Une mobilisation significative de la société civile et de figures politiques s’est tenue samedi à Dakar, marquant une nouvelle étape dans la quête de vérité autour des violences politiques survenues entre 2021 et 2024. Selon les organisateurs, ces événements ont causé la mort de 68 personnes, sans compter plus de 1 000 détenus liés à ces troubles. La marche, qui s’est déroulée dans le calme sur l’avenue Bourguiba sous la supervision des forces de l’ordre, a été l’occasion pour les manifestants de réaffirmer leur exigence d’enquêtes judiciaires indépendantes, transparentes et crédibles. Tous ont insisté sur un impératif : faire toute la lumière sur ces violences et établir clairement les responsabilités.
Prenant la parole, la députée Maïmouna Bousso a dénoncé toute tentative de blocage judiciaire, affirmant que la loi d’amnistie ne saurait faire obstacle à la justice. Elle a rappelé que les crimes de sang et les actes de torture ne peuvent être couverts par une telle disposition, réaffirmant ainsi le principe d’imprescriptibilité de certaines violations graves des droits humains.
Au nom du collectif des familles des victimes, Djibril Diaw a livré un témoignage poignant, soulignant que derrière les chiffres se trouvent des vies brisées et des familles durablement affectées. Il a fermement rejeté toute tentative d’oubli ou de récupération politique, appelant à une reconnaissance pleine et entière des faits.
Le collectif a également lancé un avertissement à la communauté internationale, estimant qu’aucune personnalité soupçonnée d’implication dans ces événements ne devrait accéder à de hautes fonctions sans que la vérité ne soit établie.
De son côté, Amnesty International Sénégal, par la voix de son directeur exécutif Seydi Gassama, a dénoncé un blocage prolongé du système judiciaire.

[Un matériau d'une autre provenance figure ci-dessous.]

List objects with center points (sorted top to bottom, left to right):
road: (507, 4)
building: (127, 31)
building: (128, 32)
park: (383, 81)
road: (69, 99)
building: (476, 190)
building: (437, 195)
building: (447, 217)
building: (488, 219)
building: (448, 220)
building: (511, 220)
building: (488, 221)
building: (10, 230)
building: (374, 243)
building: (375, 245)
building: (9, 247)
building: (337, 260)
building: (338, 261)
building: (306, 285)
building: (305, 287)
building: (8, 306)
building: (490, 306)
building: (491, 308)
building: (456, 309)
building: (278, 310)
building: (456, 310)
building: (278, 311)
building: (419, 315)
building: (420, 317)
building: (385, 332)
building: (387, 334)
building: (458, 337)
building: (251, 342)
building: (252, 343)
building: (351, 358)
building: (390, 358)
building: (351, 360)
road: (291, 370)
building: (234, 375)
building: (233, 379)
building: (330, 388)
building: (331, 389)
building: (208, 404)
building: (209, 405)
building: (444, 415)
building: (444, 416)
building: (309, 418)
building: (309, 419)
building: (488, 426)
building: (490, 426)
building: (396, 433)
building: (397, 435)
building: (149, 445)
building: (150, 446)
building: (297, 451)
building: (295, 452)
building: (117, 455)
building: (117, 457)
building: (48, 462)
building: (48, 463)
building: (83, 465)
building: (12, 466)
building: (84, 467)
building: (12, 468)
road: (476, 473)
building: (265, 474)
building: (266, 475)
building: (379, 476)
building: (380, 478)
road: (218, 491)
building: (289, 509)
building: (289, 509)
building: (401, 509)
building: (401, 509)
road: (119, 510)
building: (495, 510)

Il a souligné qu’aucun obstacle juridique ne s’oppose désormais à l’ouverture de procédures, tout en regrettant l’absence d’avancées concrètes malgré l’existence de nombreux cas documentés. « Il est inacceptable que des violations aussi graves restent impunies », a-t-il déclaré, appelant les autorités à poser des actes forts pour rendre justice aux victimes.
Pape Abdoulaye Touré, membre de l’initiative Zéro Impunité (IZI), a pour sa part rappelé que les crimes de torture, les traitements inhumains et les crimes de sang échappent au champ d’application de toute amnistie, en vertu des engagements internationaux du Sénégal.
Face à ce qu’ils considèrent comme une inertie judiciaire préoccupante, les manifestants ont réaffirmé leur détermination à poursuivre la mobilisation. Pour eux, seule une justice effective permettra d’éviter la répétition de telles violences et de restaurer la confiance dans les institutions.
Cette marche, au-delà de son caractère symbolique, remet au cœur du débat national la question de l’impunité et interpelle directement les autorités sur leur responsabilité à garantir vérité, justice et réparation.